Work order -> Retype all of the data shown below, keeping every character the same.

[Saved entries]
------

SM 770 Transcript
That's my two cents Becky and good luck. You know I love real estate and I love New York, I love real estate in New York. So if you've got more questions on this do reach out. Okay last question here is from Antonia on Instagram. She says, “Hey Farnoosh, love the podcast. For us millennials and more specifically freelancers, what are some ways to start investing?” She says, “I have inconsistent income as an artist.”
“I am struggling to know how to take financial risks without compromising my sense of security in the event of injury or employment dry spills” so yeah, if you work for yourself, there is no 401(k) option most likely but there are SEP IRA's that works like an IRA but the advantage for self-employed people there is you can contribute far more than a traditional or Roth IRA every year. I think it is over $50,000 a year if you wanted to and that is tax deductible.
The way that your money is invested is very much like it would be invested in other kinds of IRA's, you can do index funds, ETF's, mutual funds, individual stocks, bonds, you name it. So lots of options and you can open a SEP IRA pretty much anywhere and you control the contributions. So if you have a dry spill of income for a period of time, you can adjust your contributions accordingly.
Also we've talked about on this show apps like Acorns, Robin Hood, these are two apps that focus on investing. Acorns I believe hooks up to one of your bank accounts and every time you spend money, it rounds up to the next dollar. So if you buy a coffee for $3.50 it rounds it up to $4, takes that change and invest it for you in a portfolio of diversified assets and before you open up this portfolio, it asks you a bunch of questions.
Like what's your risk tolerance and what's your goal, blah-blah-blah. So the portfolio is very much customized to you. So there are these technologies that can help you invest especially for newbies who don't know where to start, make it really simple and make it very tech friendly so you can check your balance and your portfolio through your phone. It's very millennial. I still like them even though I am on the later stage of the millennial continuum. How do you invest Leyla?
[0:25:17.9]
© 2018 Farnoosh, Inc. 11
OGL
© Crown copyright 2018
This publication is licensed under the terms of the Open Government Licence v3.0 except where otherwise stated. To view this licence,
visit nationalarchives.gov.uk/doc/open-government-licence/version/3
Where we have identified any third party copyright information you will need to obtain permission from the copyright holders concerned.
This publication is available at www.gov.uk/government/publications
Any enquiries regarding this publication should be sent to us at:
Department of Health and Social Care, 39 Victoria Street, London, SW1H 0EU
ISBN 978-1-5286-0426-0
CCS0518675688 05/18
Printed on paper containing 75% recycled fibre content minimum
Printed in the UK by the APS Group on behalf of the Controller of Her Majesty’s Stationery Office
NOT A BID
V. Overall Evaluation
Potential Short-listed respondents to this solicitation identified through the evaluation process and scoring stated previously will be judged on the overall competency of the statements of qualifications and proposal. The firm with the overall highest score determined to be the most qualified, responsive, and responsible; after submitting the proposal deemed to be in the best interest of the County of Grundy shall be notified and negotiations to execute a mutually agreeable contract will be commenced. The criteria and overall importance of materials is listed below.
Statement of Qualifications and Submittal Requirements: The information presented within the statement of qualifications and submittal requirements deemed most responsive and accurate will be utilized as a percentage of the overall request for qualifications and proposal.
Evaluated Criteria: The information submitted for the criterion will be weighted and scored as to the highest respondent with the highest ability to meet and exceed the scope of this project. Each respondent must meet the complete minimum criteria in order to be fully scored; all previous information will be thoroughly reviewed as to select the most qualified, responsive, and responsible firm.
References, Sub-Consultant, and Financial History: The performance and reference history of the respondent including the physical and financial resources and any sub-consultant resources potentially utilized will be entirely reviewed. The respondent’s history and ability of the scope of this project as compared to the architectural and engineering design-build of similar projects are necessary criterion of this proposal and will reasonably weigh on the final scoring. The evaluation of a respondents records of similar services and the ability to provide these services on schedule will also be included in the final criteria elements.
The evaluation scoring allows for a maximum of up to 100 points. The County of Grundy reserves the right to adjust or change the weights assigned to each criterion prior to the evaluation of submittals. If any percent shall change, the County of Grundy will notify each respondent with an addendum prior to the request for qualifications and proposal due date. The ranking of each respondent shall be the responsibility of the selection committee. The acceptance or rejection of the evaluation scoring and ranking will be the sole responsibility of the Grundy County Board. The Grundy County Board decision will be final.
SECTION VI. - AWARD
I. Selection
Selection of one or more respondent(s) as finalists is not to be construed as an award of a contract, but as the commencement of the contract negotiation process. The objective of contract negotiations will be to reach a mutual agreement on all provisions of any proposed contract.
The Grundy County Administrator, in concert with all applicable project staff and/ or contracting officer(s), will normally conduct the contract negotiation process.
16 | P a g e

------

Reply to the exercise ->
SM 770 Transcript
That's my two cents Becky and good luck. You know I love real estate and I love New York, I love real estate in New York. So if you've got more questions on this do reach out. Okay last question here is from Antonia on Instagram. She says, “Hey Farnoosh, love the podcast. For us millennials and more specifically freelancers, what are some ways to start investing?” She says, “I have inconsistent income as an artist.”
“I am struggling to know how to take financial risks without compromising my sense of security in the event of injury or employment dry spills” so yeah, if you work for yourself, there is no 401(k) option most likely but there are SEP IRA's that works like an IRA but the advantage for self-employed people there is you can contribute far more than a traditional or Roth IRA every year. I think it is over $50,000 a year if you wanted to and that is tax deductible.
The way that your money is invested is very much like it would be invested in other kinds of IRA's, you can do index funds, ETF's, mutual funds, individual stocks, bonds, you name it. So lots of options and you can open a SEP IRA pretty much anywhere and you control the contributions. So if you have a dry spill of income for a period of time, you can adjust your contributions accordingly.
Also we've talked about on this show apps like Acorns, Robin Hood, these are two apps that focus on investing. Acorns I believe hooks up to one of your bank accounts and every time you spend money, it rounds up to the next dollar. So if you buy a coffee for $3.50 it rounds it up to $4, takes that change and invest it for you in a portfolio of diversified assets and before you open up this portfolio, it asks you a bunch of questions.
Like what's your risk tolerance and what's your goal, blah-blah-blah. So the portfolio is very much customized to you. So there are these technologies that can help you invest especially for newbies who don't know where to start, make it really simple and make it very tech friendly so you can check your balance and your portfolio through your phone. It's very millennial. I still like them even though I am on the later stage of the millennial continuum. How do you invest Leyla?
[0:25:17.9]
© 2018 Farnoosh, Inc. 11
OGL
© Crown copyright 2018
This publication is licensed under the terms of the Open Government Licence v3.0 except where otherwise stated. To view this licence,
visit nationalarchives.gov.uk/doc/open-government-licence/version/3
Where we have identified any third party copyright information you will need to obtain permission from the copyright holders concerned.
This publication is available at www.gov.uk/government/publications
Any enquiries regarding this publication should be sent to us at:
Department of Health and Social Care, 39 Victoria Street, London, SW1H 0EU
ISBN 978-1-5286-0426-0
CCS0518675688 05/18
Printed on paper containing 75% recycled fibre content minimum
Printed in the UK by the APS Group on behalf of the Controller of Her Majesty’s Stationery Office
NOT A BID
V. Overall Evaluation
Potential Short-listed respondents to this solicitation identified through the evaluation process and scoring stated previously will be judged on the overall competency of the statements of qualifications and proposal. The firm with the overall highest score determined to be the most qualified, responsive, and responsible; after submitting the proposal deemed to be in the best interest of the County of Grundy shall be notified and negotiations to execute a mutually agreeable contract will be commenced. The criteria and overall importance of materials is listed below.
Statement of Qualifications and Submittal Requirements: The information presented within the statement of qualifications and submittal requirements deemed most responsive and accurate will be utilized as a percentage of the overall request for qualifications and proposal.
Evaluated Criteria: The information submitted for the criterion will be weighted and scored as to the highest respondent with the highest ability to meet and exceed the scope of this project. Each respondent must meet the complete minimum criteria in order to be fully scored; all previous information will be thoroughly reviewed as to select the most qualified, responsive, and responsible firm.
References, Sub-Consultant, and Financial History: The performance and reference history of the respondent including the physical and financial resources and any sub-consultant resources potentially utilized will be entirely reviewed. The respondent’s history and ability of the scope of this project as compared to the architectural and engineering design-build of similar projects are necessary criterion of this proposal and will reasonably weigh on the final scoring. The evaluation of a respondents records of similar services and the ability to provide these services on schedule will also be included in the final criteria elements.
The evaluation scoring allows for a maximum of up to 100 points. The County of Grundy reserves the right to adjust or change the weights assigned to each criterion prior to the evaluation of submittals. If any percent shall change, the County of Grundy will notify each respondent with an addendum prior to the request for qualifications and proposal due date. The ranking of each respondent shall be the responsibility of the selection committee. The acceptance or rejection of the evaluation scoring and ranking will be the sole responsibility of the Grundy County Board. The Grundy County Board decision will be final.
SECTION VI. - AWARD
I. Selection
Selection of one or more respondent(s) as finalists is not to be construed as an award of a contract, but as the commencement of the contract negotiation process. The objective of contract negotiations will be to reach a mutual agreement on all provisions of any proposed contract.
The Grundy County Administrator, in concert with all applicable project staff and/ or contracting officer(s), will normally conduct the contract negotiation process.
16 | P a g e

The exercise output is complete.